Opera Based on Italian Novel ‘The Leopard’ Debuts in Florida

In this photo provided by EastWest Media in February 2022, Frost Opera Theater cast members rehearse at the University of Miami’s Frost School of Music for the world premiere of Michael Dellaira’s new opera, The Leopard. Based on the 1958 novel by Giuseppe Tomasi di Lampedusa, the opera premieres March 5-6 at the South Miami-Dade Cultural Arts Center in Cutler Bay, south Miami. (Gonzalo Mejia/EastWest Media via AP)
PA
MIAMI
A new opera based on the acclaimed Italian novel “The Leopard” makes its world debut in South Florida.
Based on the 1958 novel by Giuseppe Tomasi di Lampedusa, the opera premieres March 5-6 at the South Miami-Dade Cultural Arts Center in Cutler Bay, south Miami. The music was written by Michael Dellaira with the book by JD McClatchy. The show is performed by students and faculty members of the University of Miami Frost School of Music.
“Opera is a complicated medium, with many moving parts, all delicately interconnected, and for the characters to come to life on stage, it takes an extraordinary coordination of talent and experience from a large number of people. “Dellaira said. me all that talent and experience is here at Frost School.
University of Miami students perform with faculty members including baritone Kim Josephson, mezzo-soprano Robynne Redmon, tenor Frank Ragsdale and bass-baritone Kevin Short.
“I am thrilled to be a part of this world premiere and thrilled to perform with the amazing students of Frost Opera Theater and Maestro Gerard Schwarz and the Frost Symphony Orchestra,” Josephson said.
The production is led by musical director Alan Johnson and director Jeffrey Buchman.

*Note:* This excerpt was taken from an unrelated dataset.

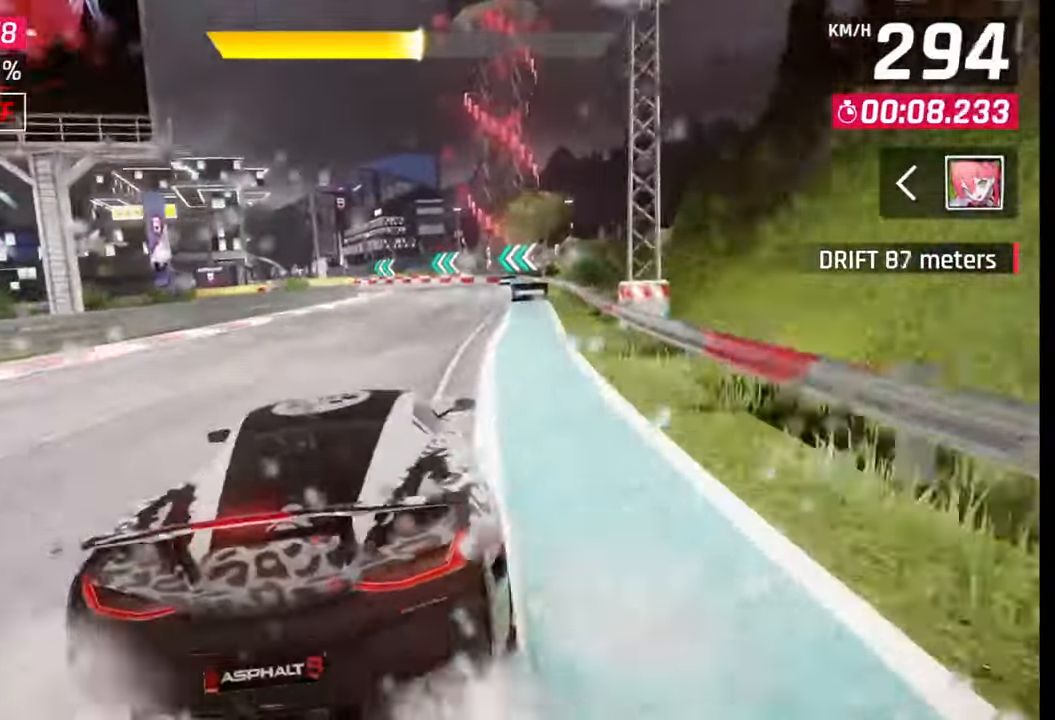
{"buttons": [], "left_stick": "center", "right_stick": "center", "events": [[233, "left_stick", "right"], [283, "left_stick", "center"]]}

“The Leopard”, or “Il Gattopardo” in Italian, is set in Sicily in 1860. The story follows Don Fabrizio Corbera, Prince of Salina, also known as the Leopard. Corbera, a member of an impoverished and almost obsolete Sicilian aristocracy, faced with a society in upheaval, he is forced to choose between decadence and progress, as well as between the fall of the nobility and the future of his family.
The novel set sales records in Italy after its release and won the Strega Prize, which is Italy’s highest honor for fiction. Director Luchino Visconti adapted the book into a 1963 film starring Burt Lancaster, Claudia Cardinale and Alain Delon.